Buñuel en el laberinto de las tortugas, puesta en imágenes de la celebrada novela gráfica homónima, es un viaje iniciático al misterio que el director murciano construyó alrededor suyo y de la prolongación que vendría a ser su filmografía, otro enigma asimismo. Una odisea humana, humanista, cuyo destino es arrancar la que quizás sea la única lágrima (sincera) de alguien que se construyó un caparazón (genial, irrepetible, críptico) como el de las tortugas, refugiándose en él temeroso de ser herido. Cuando el film (formal y estéticamente precioso: era hora ya de apostar por una animación que no resultara clónica a todo el cegeísmo Pixar y compañía) busca despojar de esa coraza orgánica a Buñuel vía los flashbacks de su infancia, del choque con un padre poco empático, cae algo en lo convencional. No así cuando incluso también en ellos se abre paso la fabulación que llevaría al director al cine: las sombras chinescas (excepcional declaración de amor a Julio Verne… ¿acaso avanzando lo que haría más tarde con Daniel Defoe y su Robinson Crusoe?), la imaginación cada vez más desbordada que prefigurará el imaginario surrealista del autor (los cadáveres y los buitres) y la mirada a su alrededor como un continuo encuadre.
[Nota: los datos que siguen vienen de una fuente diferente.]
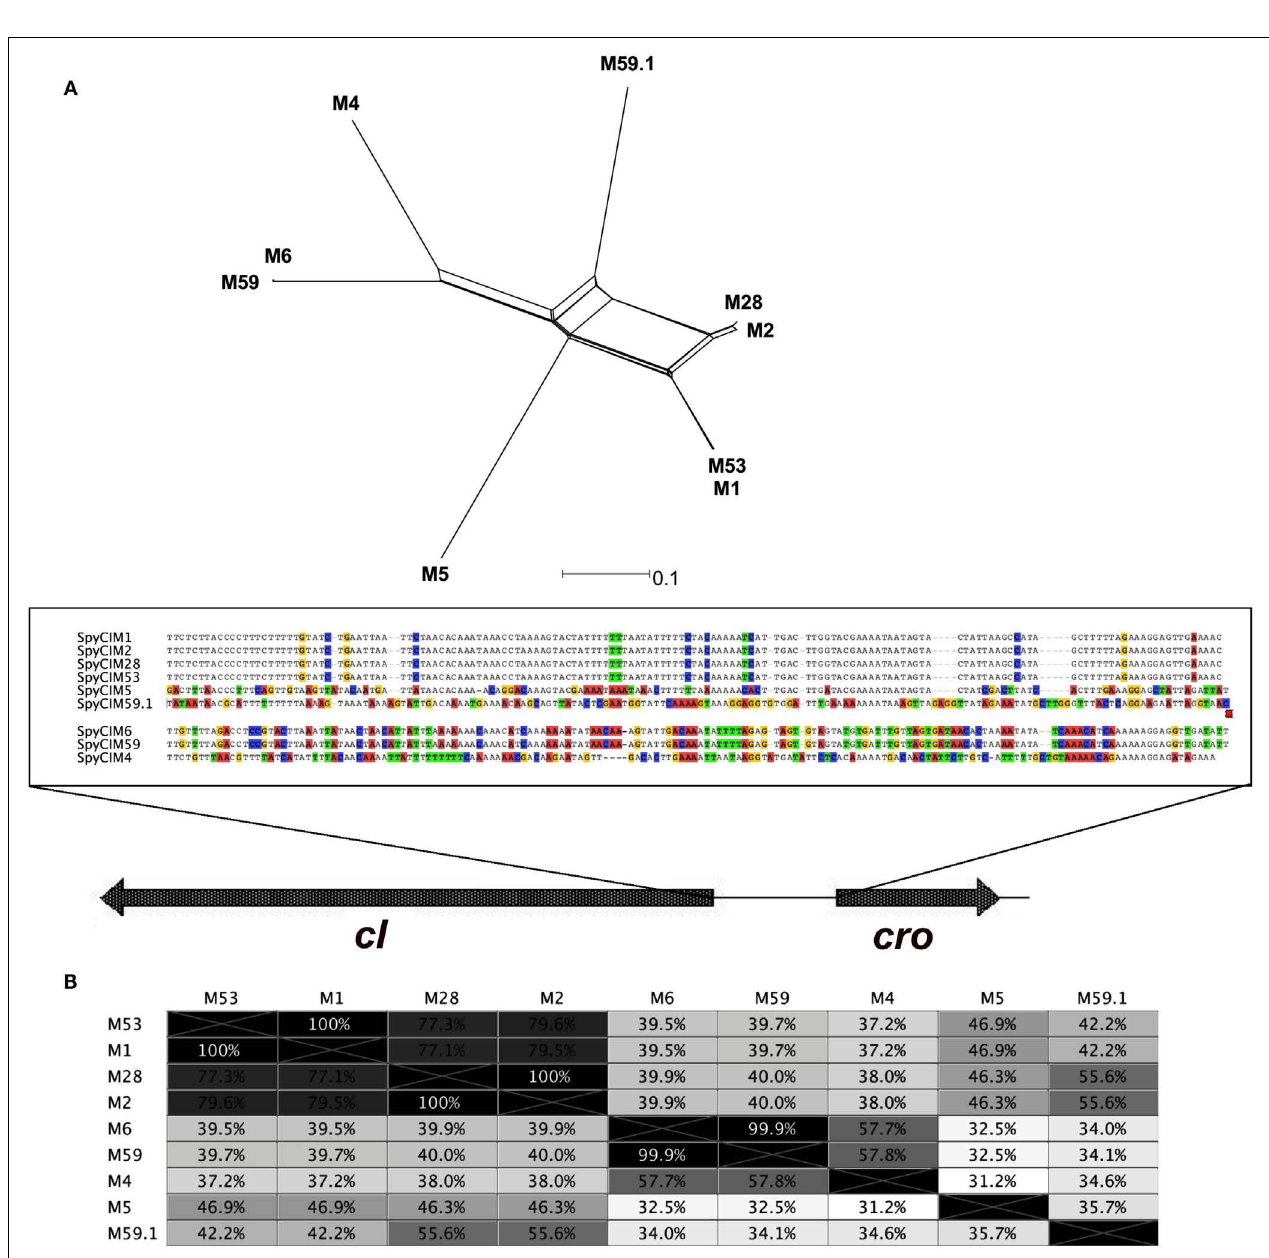
operator regions; variants from the consensus are colored by nucleotide. The SpyCI regions analyzed were from strains SF370 (M1), MGAS10270 (M2), MGAS10750 (M4), Manfredo (M5), MGAS10394 (M6), MGAS6180 (M28), Alab49 (M53), MGAS15252 (M59), and MGAS1882 (M59.1). (B) Shown is the identity matrix for the DNA alignment of the SpyCI repressor-operator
Es en ese aspecto cinematográfico, en el proceso que llevó a Luis Buñuel al rodaje del documental creativo y crítico Las Hurdes: Tierra sin pan, donde asistimos a la humanización e incluso sentimentalización de quien más tarde nos presentara a otros marginados, a Los olvidados. En ese juego entre la realidad y la representación interesada de esa realidad (lo que es en el fondo todo documental), es donde Buñuel en el laberinto de las tortugas logra su objetivo, más que nada porque hace exactamente lo mismo: mezcla el rodaje (en dibujos animados) con los verdaderos fotogramas del film resultante. En ese laberinto de miseria, de una España de la que se había alejado y de la que tendría que alejarse, pero de poesía arrebatadora y sobre todo de sinceridad, Buñuel se encuentra. Nosotros lo encontramos a él también. Para al poco (el destino trágico de su amigo y esposa; el destino trágico de la propia España, de las ideologías) brindar al vacío y retornar al refugio del caparazón, al de arte claustrofóbico y enigmático, tanto como los laberintos sin salida.